- Poster
- Directed by: Shashant Shah
- Written by: Arshad Syed
- Produced by: Guneet Monga Vinay Pathak Azam Khan
- Starring: Vinay Pathak Sarita Joshi Neha Dhupia Rajat Kapoor Brijendra Kala
- Cinematography: Arun Varma
- Music by: Kailash Kher
- Production companies: Sikhya Entertainment One More Thought Entertainment Lemontea Productions YT Entertainment
- Release date: 7 November 2008;
- Country: India
- Language: Hindi
- Box office: ₹ 1.87 crore

= Dasvidaniya =

2008 Hindi film by Shashant Shah

Dasvidaniya is a 2008 Indian Hindi-language comedy drama film directed by Shashant Shah and written by Arshad Syed. The film stars Vinay Pathak alongside Neha Dhupia, Rajat Kapoor, and Sarita Joshi. It was released on 7 November 2008. Inspired by the Hollywood film The Bucket List (2007), it follows a man who creates a list of ten things to do before his death. The title is a pun on this concept and is derived from the Russian phrase "до свидания" (do svidaniya), meaning "goodbye." The film was released on 7 November 2008.

== Synopsis ==
Amar Kaul (Vinay Pathak) is a 37-year-old accounts manager at Suraj Pharmaceuticals in Mumbai. He is single and lives with his mother (Sarita Joshi). He lives a nondescript life with people oblivious to his existence. One day his doctor tells him that he will die within three months due to stomach cancer. Realising that his time is limited, Amar makes a list of ten things he wants to do in his life and sets out to do them. They are:

1. Buy a red car.
2. Tour abroad.
3. Play guitar.
4. Confess his unrequited love for his childhood crush, Neha.
5. Stand up to his boss.
6. Visit his old friend Rajiv Jhulka.
7. Experience romance.
8. Reveal his condition to his mother.
9. Have his photo published in the newspaper.
10. Mend his relationship with his younger brother.

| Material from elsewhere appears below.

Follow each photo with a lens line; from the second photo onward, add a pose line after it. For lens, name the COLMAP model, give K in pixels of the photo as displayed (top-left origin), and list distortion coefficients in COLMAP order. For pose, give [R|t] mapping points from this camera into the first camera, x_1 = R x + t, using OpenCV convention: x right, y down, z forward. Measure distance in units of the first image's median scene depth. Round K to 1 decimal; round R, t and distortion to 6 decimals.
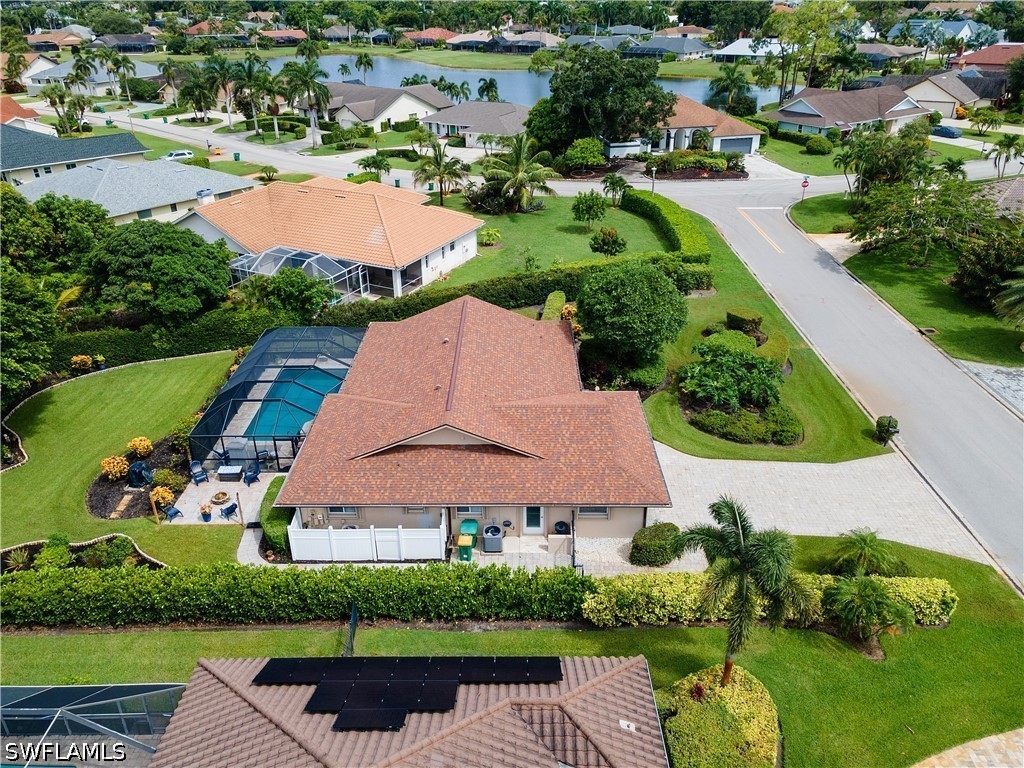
lens RADIAL K [[726.9, 0, 494.0], [0, 726.9, 380.5], [0, 0, 1]] dist [0.057104, 0.005911]
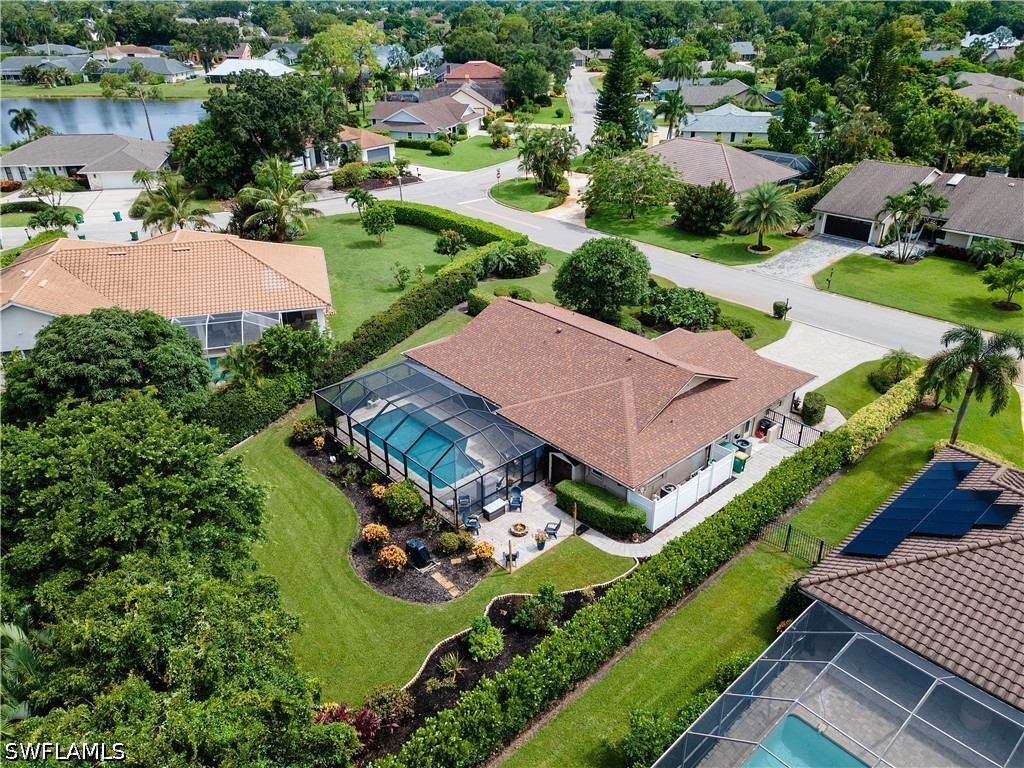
lens RADIAL K [[725.0, 0, 516.2], [0, 725.0, 389.7], [0, 0, 1]] dist [0.053688, 0.001137]
pose [[0.721127, -0.312182, 0.618481, -0.529336], [0.319465, 0.941985, 0.102988, -0.067077], [-0.614751, 0.123315, 0.779022, 0.132328]]
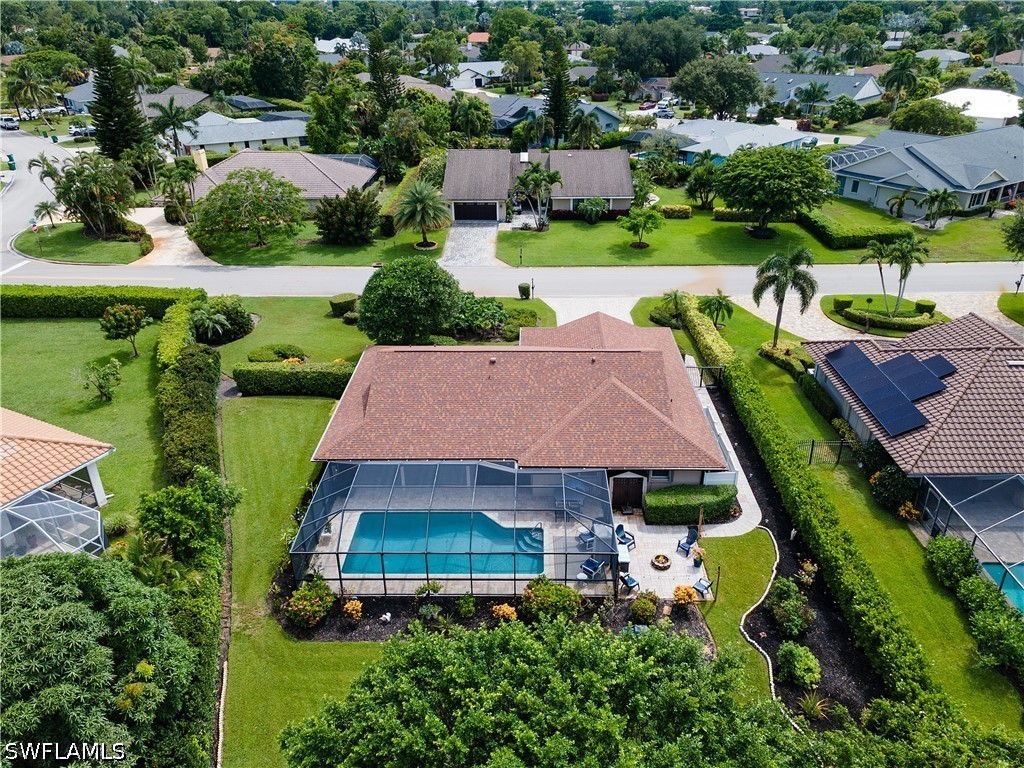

He finds the true joys of life in a few months, which were hidden all his life. After three months, at the time of his death, he leaves something for all his loved ones, leaving them happy and thankful to him.

==Cast==
- Vinay Pathak as Amar Kaul
- Neha Dhupia as Neha Bhanot
- Gaurav Gera as Vivek Kaul
- Rajat Kapoor as Rajiv Jhulka
- Sarita Joshi as Amar's mother
- Saurabh Shukla as Dasgupta, Amar's boss
- Suchitra Pillai as Suchi R. Jhulka
- Ranvir Shorey as Jagtap
- Suresh Menon as self
- Joy Fernandes as Savio
- Purbi Joshi as Garima
- Manoylo Svitlana as Tatanya
- Brijendra Kala as Shira

== Soundtrack ==

The music for all the songs were composed by Kailash Kher.

| # | Title | Singer(s) | Lyricist | Duration |
|---|---|---|---|---|
| 1 | "O Maa Meri Maa Pyaari Maa – Mammaa" | Kailash Kher | Kailash Kher | 04:30 |
| 2 | "Sare Sehar Ki Jagmag Ke Bitar Hai Andhera – Alvida" | Kailash Kher | Kailash Kher | 05:03 |
| 3 | "Muskura Mere Dil" | Sonu Nigam | Kailash Kher, Naresh Kamath, Paresh Kamath – The Kailasa Band | 03:40 |
| 4 | "Muskura Mere Dil (Inst)" | Instrumental | Kailash Kher, Naresh Kamath, Paresh Kamath – The Kailasa Band | 03:15 |
| 5 | "Sare Sehar Ki Jagmag Ke Bitar Hai Andhera – Alvida (Remix)" | Kailash Kher | Kailash Kher, Naresh Kamath, Paresh Kamath – The Kailasa Band | 04:20 |

== Release ==

=== Box office ===
Dasvidaniya collected ₹1.87 crore in its lifetime run.

=== Critical reception ===
Gaurav Malani of Indiatimes Movies gave the film 3 stars, praising the cast, dialogue and scripting and recommended that the movie "should top the list of your 10 most important things to do this weekend."